§ **Exercise aim**: Leaving out the pictures, transcribe all of the records faithfully.

§ **Dataset records**:
________________
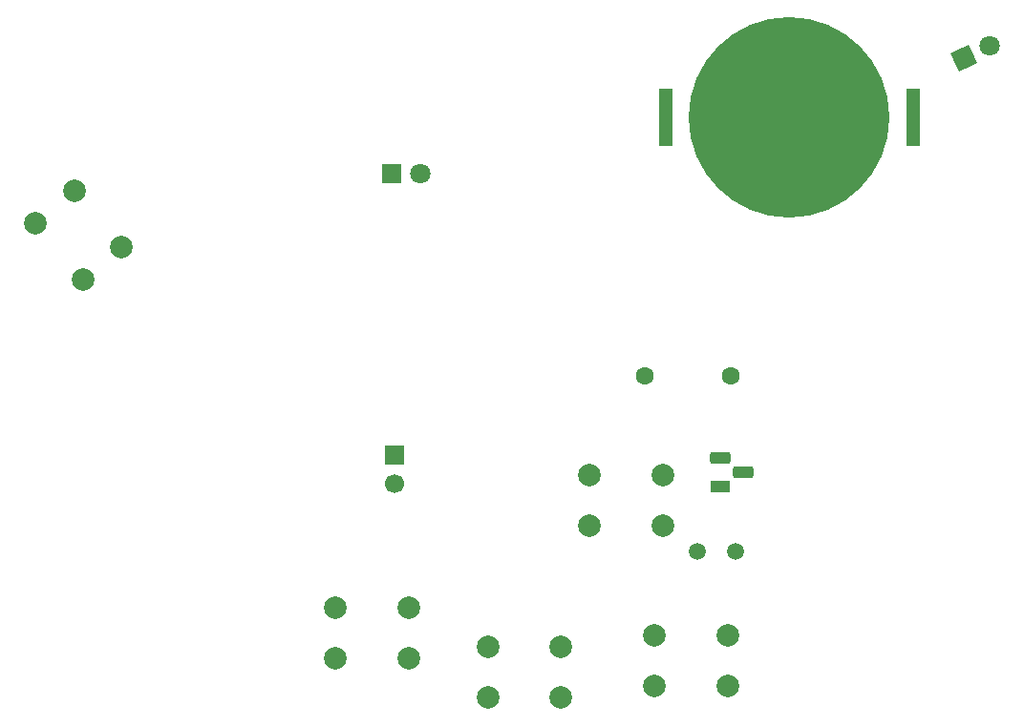
<source format=gbr>
%TF.GenerationSoftware,KiCad,Pcbnew,9.0.2*%
%TF.CreationDate,2025-05-31T16:49:14-04:00*%
%TF.ProjectId,shinx,7368696e-782e-46b6-9963-61645f706362,rev?*%
%TF.SameCoordinates,Original*%
%TF.FileFunction,Soldermask,Bot*%
%TF.FilePolarity,Negative*%
%FSLAX46Y46*%
G04 Gerber Fmt 4.6, Leading zero omitted, Abs format (unit mm)*
G04 Created by KiCad (PCBNEW 9.0.2) date 2025-05-31 16:49:14*
%MOMM*%
%LPD*%
G01*
G04 APERTURE LIST*
G04 Aperture macros list*
%AMRoundRect*
0 Rectangle with rounded corners*
0 $1 Rounding radius*
0 $2 $3 $4 $5 $6 $7 $8 $9 X,Y pos of 4 corners*
0 Add a 4 corners polygon primitive as box body*
4,1,4,$2,$3,$4,$5,$6,$7,$8,$9,$2,$3,0*
0 Add four circle primitives for the rounded corners*
1,1,$1+$1,$2,$3*
1,1,$1+$1,$4,$5*
1,1,$1+$1,$6,$7*
1,1,$1+$1,$8,$9*
0 Add four rect primitives between the rounded corners*
20,1,$1+$1,$2,$3,$4,$5,0*
20,1,$1+$1,$4,$5,$6,$7,0*
20,1,$1+$1,$6,$7,$8,$9,0*
20,1,$1+$1,$8,$9,$2,$3,0*%
%AMRotRect*
0 Rectangle, with rotation*
0 The origin of the aperture is its center*
0 $1 length*
0 $2 width*
0 $3 Rotation angle, in degrees counterclockwise*
0 Add horizontal line*
21,1,$1,$2,0,0,$3*%
G04 Aperture macros list end*
%ADD10C,2.000000*%
%ADD11RotRect,1.800000X1.800000X25.000000*%
%ADD12C,1.800000*%
%ADD13R,1.800000X1.800000*%
%ADD14R,1.800000X1.100000*%
%ADD15RoundRect,0.275000X0.625000X-0.275000X0.625000X0.275000X-0.625000X0.275000X-0.625000X-0.275000X0*%
%ADD16C,1.600000*%
%ADD17R,1.700000X1.700000*%
%ADD18C,1.700000*%
%ADD19R,1.270000X5.080000*%
%ADD20C,17.800000*%
%ADD21C,1.500000*%
G04 APERTURE END LIST*
D10*
%TO.C,SW1*%
X157750000Y-112250000D03*
X164250000Y-112250000D03*
X157750000Y-116750000D03*
X164250000Y-116750000D03*
%TD*%
D11*
%TO.C,D2*%
X190960000Y-75270000D03*
D12*
X193262023Y-74196550D03*
%TD*%
D13*
%TO.C,D1*%
X140225000Y-85500000D03*
D12*
X142765000Y-85500000D03*
%TD*%
D10*
%TO.C,SW2*%
X108687340Y-89956628D03*
X112865459Y-94935917D03*
X112134540Y-87064084D03*
X116312660Y-92043373D03*
%TD*%
D14*
%TO.C,Q1*%
X169330000Y-113270000D03*
D15*
X171400000Y-112000000D03*
X169330000Y-110730000D03*
%TD*%
D10*
%TO.C,SW3*%
X141750000Y-124000000D03*
X135250000Y-124000000D03*
X141750000Y-128500000D03*
X135250000Y-128500000D03*
%TD*%
%TO.C,SW4*%
X155250000Y-127500000D03*
X148750000Y-127500000D03*
X155250000Y-132000000D03*
X148750000Y-132000000D03*
%TD*%
%TO.C,SW5*%
X170000000Y-126500000D03*
X163500000Y-126500000D03*
X170000000Y-131000000D03*
X163500000Y-131000000D03*
%TD*%
D16*
%TO.C,R1*%
X170310000Y-103500000D03*
X162690000Y-103500000D03*
%TD*%
D17*
%TO.C,M1*%
X140500000Y-110500000D03*
D18*
X140500000Y-113040000D03*
%TD*%
D19*
%TO.C,BT1*%
X186485000Y-80500000D03*
X164515000Y-80500000D03*
D20*
X175500000Y-80500000D03*
%TD*%
D21*
%TO.C,R3*%
X170700000Y-119000000D03*
X167300000Y-119000000D03*
%TD*%
M02*

</source>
________________
§ **Reply**:
<source format=gbr>
%TF.GenerationSoftware,KiCad,Pcbnew,9.0.2*%
%TF.CreationDate,2025-05-31T16:49:14-04:00*%
%TF.ProjectId,shinx,7368696e-782e-46b6-9963-61645f706362,rev?*%
%TF.SameCoordinates,Original*%
%TF.FileFunction,Soldermask,Bot*%
%TF.FilePolarity,Negative*%
%FSLAX46Y46*%
G04 Gerber Fmt 4.6, Leading zero omitted, Abs format (unit mm)*
G04 Created by KiCad (PCBNEW 9.0.2) date 2025-05-31 16:49:14*
%MOMM*%
%LPD*%
G01*
G04 APERTURE LIST*
G04 Aperture macros list*
%AMRoundRect*
0 Rectangle with rounded corners*
0 $1 Rounding radius*
0 $2 $3 $4 $5 $6 $7 $8 $9 X,Y pos of 4 corners*
0 Add a 4 corners polygon primitive as box body*
4,1,4,$2,$3,$4,$5,$6,$7,$8,$9,$2,$3,0*
0 Add four circle primitives for the rounded corners*
1,1,$1+$1,$2,$3*
1,1,$1+$1,$4,$5*
1,1,$1+$1,$6,$7*
1,1,$1+$1,$8,$9*
0 Add four rect primitives between the rounded corners*
20,1,$1+$1,$2,$3,$4,$5,0*
20,1,$1+$1,$4,$5,$6,$7,0*
20,1,$1+$1,$6,$7,$8,$9,0*
20,1,$1+$1,$8,$9,$2,$3,0*%
%AMRotRect*
0 Rectangle, with rotation*
0 The origin of the aperture is its center*
0 $1 length*
0 $2 width*
0 $3 Rotation angle, in degrees counterclockwise*
0 Add horizontal line*
21,1,$1,$2,0,0,$3*%
G04 Aperture macros list end*
%ADD10C,2.000000*%
%ADD11RotRect,1.800000X1.800000X25.000000*%
%ADD12C,1.800000*%
%ADD13R,1.800000X1.800000*%
%ADD14R,1.800000X1.100000*%
%ADD15RoundRect,0.275000X0.625000X-0.275000X0.625000X0.275000X-0.625000X0.275000X-0.625000X-0.275000X0*%
%ADD16C,1.600000*%
%ADD17R,1.700000X1.700000*%
%ADD18C,1.700000*%
%ADD19R,1.270000X5.080000*%
%ADD20C,17.800000*%
%ADD21C,1.500000*%
G04 APERTURE END LIST*
D10*
%TO.C,SW1*%
X157750000Y-112250000D03*
X164250000Y-112250000D03*
X157750000Y-116750000D03*
X164250000Y-116750000D03*
%TD*%
D11*
%TO.C,D2*%
X190960000Y-75270000D03*
D12*
X193262023Y-74196550D03*
%TD*%
D13*
%TO.C,D1*%
X140225000Y-85500000D03*
D12*
X142765000Y-85500000D03*
%TD*%
D10*
%TO.C,SW2*%
X108687340Y-89956628D03*
X112865459Y-94935917D03*
X112134540Y-87064084D03*
X116312660Y-92043373D03*
%TD*%
D14*
%TO.C,Q1*%
X169330000Y-113270000D03*
D15*
X171400000Y-112000000D03*
X169330000Y-110730000D03*
%TD*%
D10*
%TO.C,SW3*%
X141750000Y-124000000D03*
X135250000Y-124000000D03*
X141750000Y-128500000D03*
X135250000Y-128500000D03*
%TD*%
%TO.C,SW4*%
X155250000Y-127500000D03*
X148750000Y-127500000D03*
X155250000Y-132000000D03*
X148750000Y-132000000D03*
%TD*%
%TO.C,SW5*%
X170000000Y-126500000D03*
X163500000Y-126500000D03*
X170000000Y-131000000D03*
X163500000Y-131000000D03*
%TD*%
D16*
%TO.C,R1*%
X170310000Y-103500000D03*
X162690000Y-103500000D03*
%TD*%
D17*
%TO.C,M1*%
X140500000Y-110500000D03*
D18*
X140500000Y-113040000D03*
%TD*%
D19*
%TO.C,BT1*%
X186485000Y-80500000D03*
X164515000Y-80500000D03*
D20*
X175500000Y-80500000D03*
%TD*%
D21*
%TO.C,R3*%
X170700000Y-119000000D03*
X167300000Y-119000000D03*
%TD*%
M02*

</source>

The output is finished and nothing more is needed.